**GIVEN INSTRUCTION 1:** Decide whether each statement agrees with the biographical excerpt on Barbara Jordan, and support each answer with the text's deciding words: (a) Jordan called for impeachment in July 1974. (b) Jordan was born in Austin, Texas. (c) Charles B. Rangel's remark was quoted in the Washington Post.
**GIVEN INSTRUCTION 2:** In the biographical excerpt on Barbara Jordan, which committee was Jordan a member of when she first came to national attention?

Born 21 February 1936, Houston, Texas; died 17 January 1996, Austin, Texas

Daughter of Benjamin M. and Arlyne Patten Jordan

Congresswoman, orator, educator, and author Barbara Jordan first came to national attention as a member of the House Judiciary Committee charged with determining impeachment proceedings against then President Richard M. Nixon for his connection with the break-in of the Democratic National Committee headquarters at Watergate Apartments. Jordan called for impeachment on 25 July 1974. A fellow committee member, Charles B. Rangel, was quoted as saying in an article by Francis X. Clines in the New York Times, "Barbara wasn't really that concerned about the guilt or innocence of Nixon. She was most concerned that the Constitution not be distorted for political reasons." As a defender of the Constitution, Jordan dedicated herself to a career in public service.

Collected data entries:
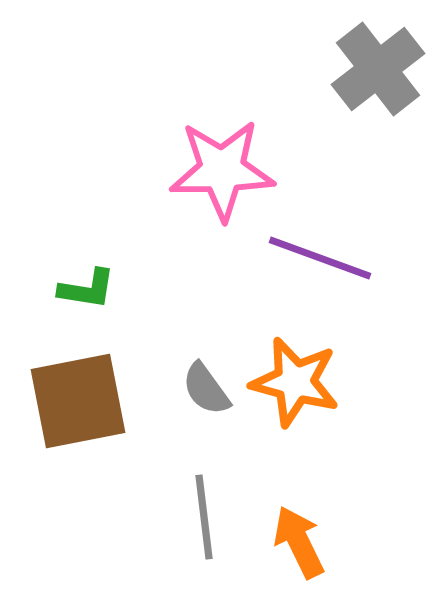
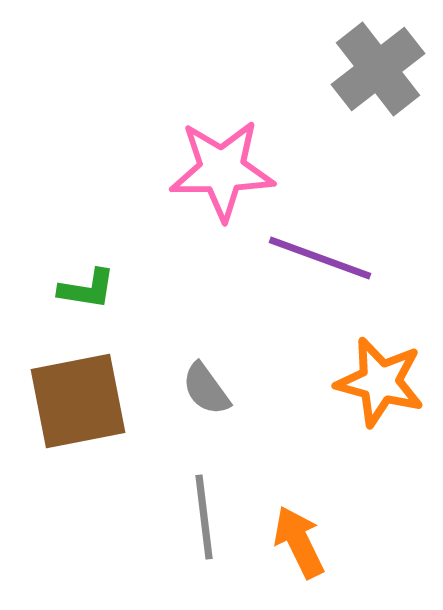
orange star: moved 85 px right
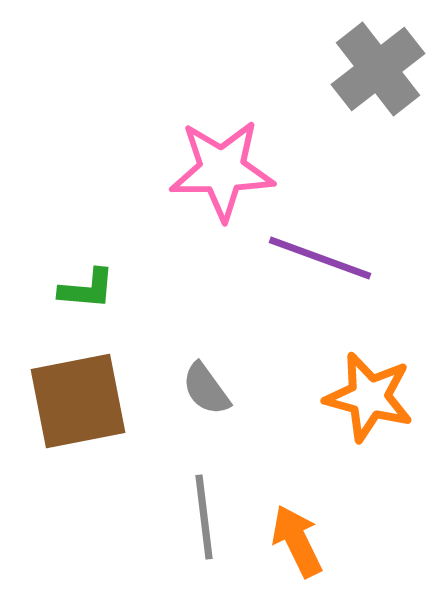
green L-shape: rotated 4 degrees counterclockwise
orange star: moved 11 px left, 15 px down
orange arrow: moved 2 px left, 1 px up
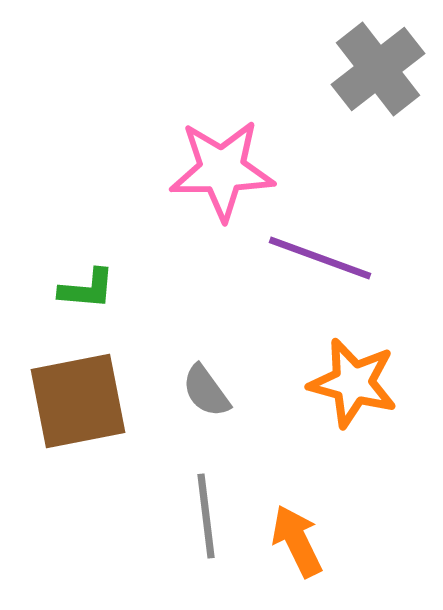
gray semicircle: moved 2 px down
orange star: moved 16 px left, 14 px up
gray line: moved 2 px right, 1 px up
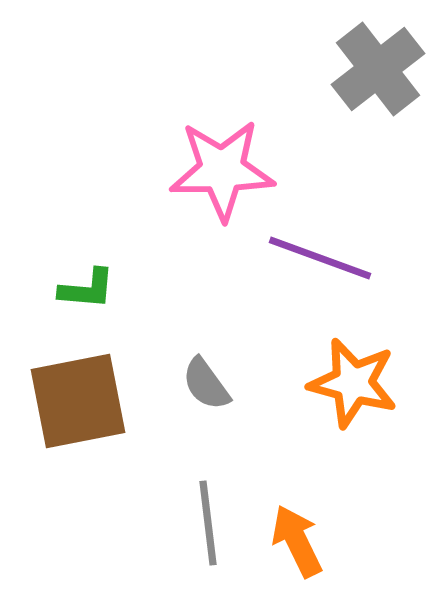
gray semicircle: moved 7 px up
gray line: moved 2 px right, 7 px down
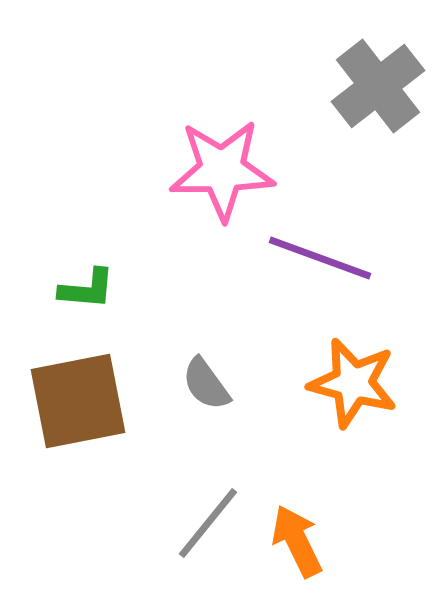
gray cross: moved 17 px down
gray line: rotated 46 degrees clockwise
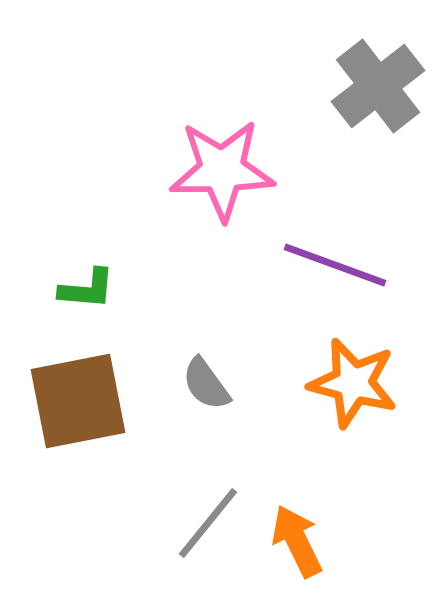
purple line: moved 15 px right, 7 px down
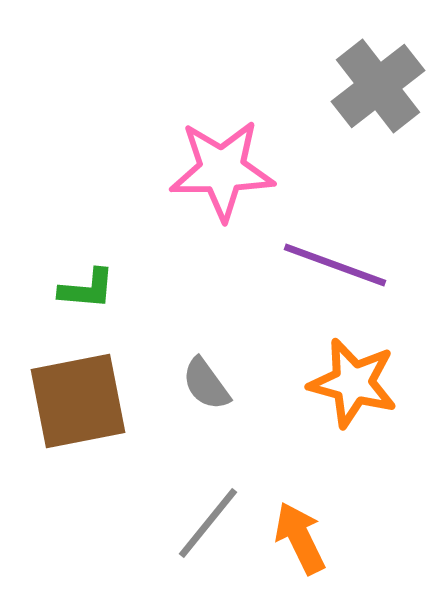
orange arrow: moved 3 px right, 3 px up
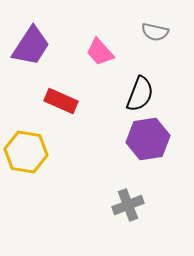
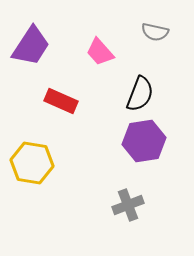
purple hexagon: moved 4 px left, 2 px down
yellow hexagon: moved 6 px right, 11 px down
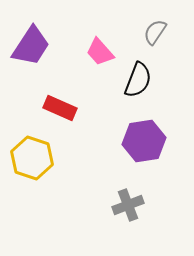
gray semicircle: rotated 112 degrees clockwise
black semicircle: moved 2 px left, 14 px up
red rectangle: moved 1 px left, 7 px down
yellow hexagon: moved 5 px up; rotated 9 degrees clockwise
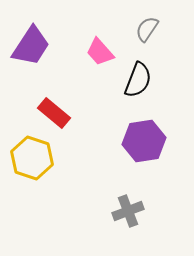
gray semicircle: moved 8 px left, 3 px up
red rectangle: moved 6 px left, 5 px down; rotated 16 degrees clockwise
gray cross: moved 6 px down
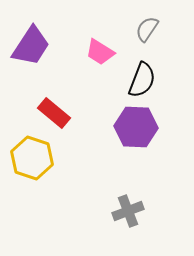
pink trapezoid: rotated 16 degrees counterclockwise
black semicircle: moved 4 px right
purple hexagon: moved 8 px left, 14 px up; rotated 12 degrees clockwise
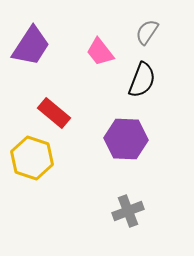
gray semicircle: moved 3 px down
pink trapezoid: rotated 20 degrees clockwise
purple hexagon: moved 10 px left, 12 px down
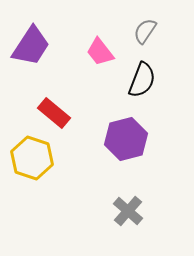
gray semicircle: moved 2 px left, 1 px up
purple hexagon: rotated 18 degrees counterclockwise
gray cross: rotated 28 degrees counterclockwise
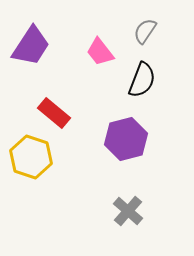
yellow hexagon: moved 1 px left, 1 px up
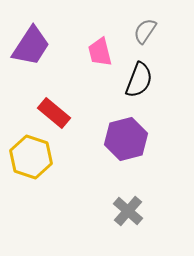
pink trapezoid: rotated 24 degrees clockwise
black semicircle: moved 3 px left
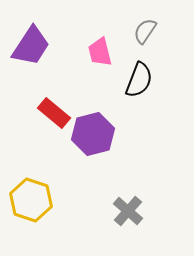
purple hexagon: moved 33 px left, 5 px up
yellow hexagon: moved 43 px down
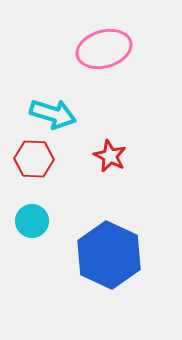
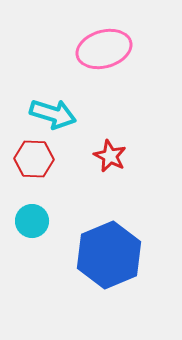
blue hexagon: rotated 12 degrees clockwise
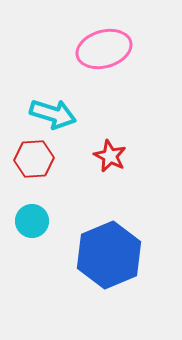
red hexagon: rotated 6 degrees counterclockwise
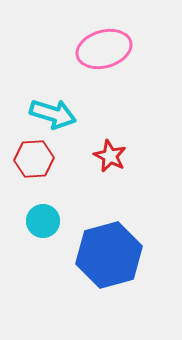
cyan circle: moved 11 px right
blue hexagon: rotated 8 degrees clockwise
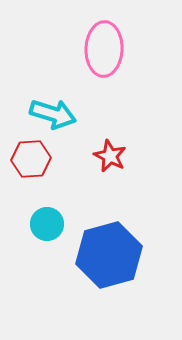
pink ellipse: rotated 72 degrees counterclockwise
red hexagon: moved 3 px left
cyan circle: moved 4 px right, 3 px down
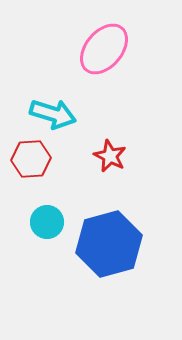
pink ellipse: rotated 38 degrees clockwise
cyan circle: moved 2 px up
blue hexagon: moved 11 px up
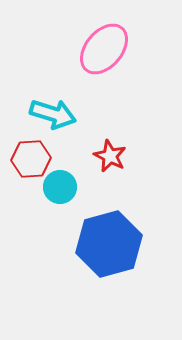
cyan circle: moved 13 px right, 35 px up
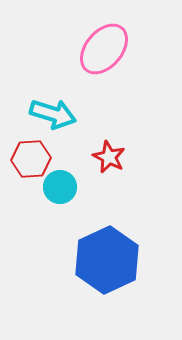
red star: moved 1 px left, 1 px down
blue hexagon: moved 2 px left, 16 px down; rotated 10 degrees counterclockwise
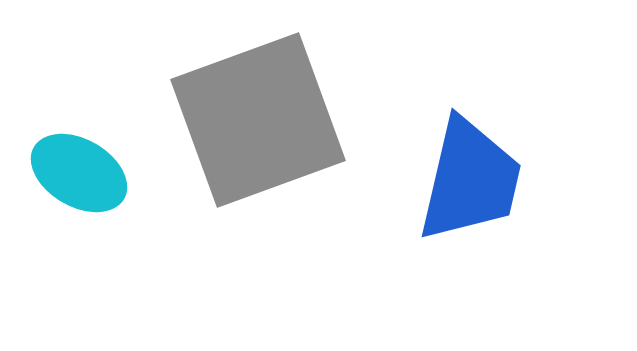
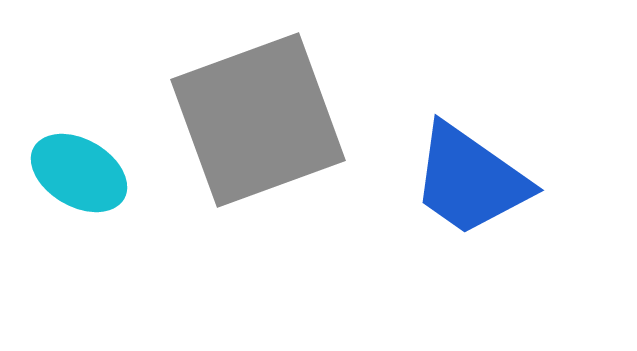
blue trapezoid: rotated 112 degrees clockwise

**FINISHED ANSWER 1:**
(a) Yes: "Jordan called for impeachment on 25 July 1974."
(b) No: "Born 21 February 1936, Houston, Texas"
(c) No: "in an article by Francis X. Clines in the New York Times"

**FINISHED ANSWER 2:** The House Judiciary Committee.